┏━━

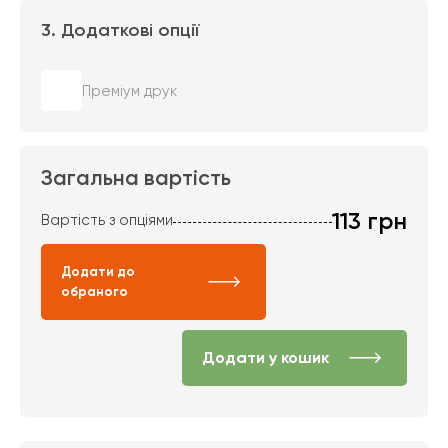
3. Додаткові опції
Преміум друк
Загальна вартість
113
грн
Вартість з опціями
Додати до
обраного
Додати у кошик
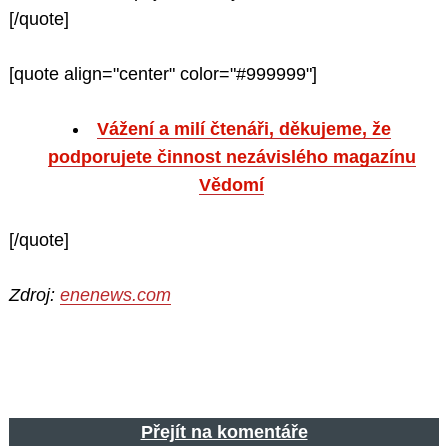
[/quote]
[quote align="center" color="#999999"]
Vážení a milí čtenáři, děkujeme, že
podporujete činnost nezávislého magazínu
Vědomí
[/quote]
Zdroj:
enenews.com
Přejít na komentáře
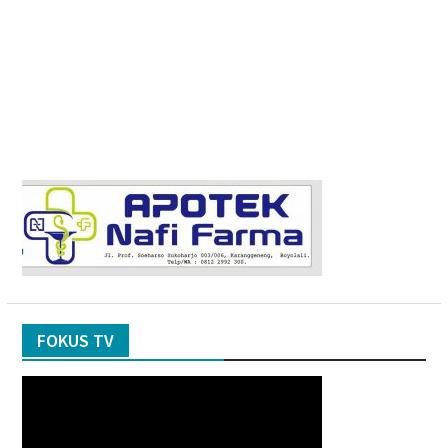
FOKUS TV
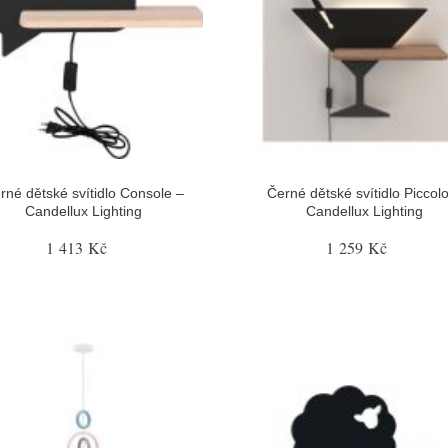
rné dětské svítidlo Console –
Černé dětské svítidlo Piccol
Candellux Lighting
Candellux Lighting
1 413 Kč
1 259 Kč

┗━━

To do
Your answer must consist solely of the lines from the one containing "Додати у кошик" through the last line of the records above, copied exactly, with every picture left out.

Answer below
Додати у кошик
[/quote]
[quote align="center" color="#999999"]
Vážení a milí čtenáři, děkujeme, že
podporujete činnost nezávislého magazínu
Vědomí
[/quote]
Zdroj:
enenews.com
Přejít na komentáře
FOKUS TV
rné dětské svítidlo Console –
Černé dětské svítidlo Piccol
Candellux Lighting
Candellux Lighting
1 413 Kč
1 259 Kč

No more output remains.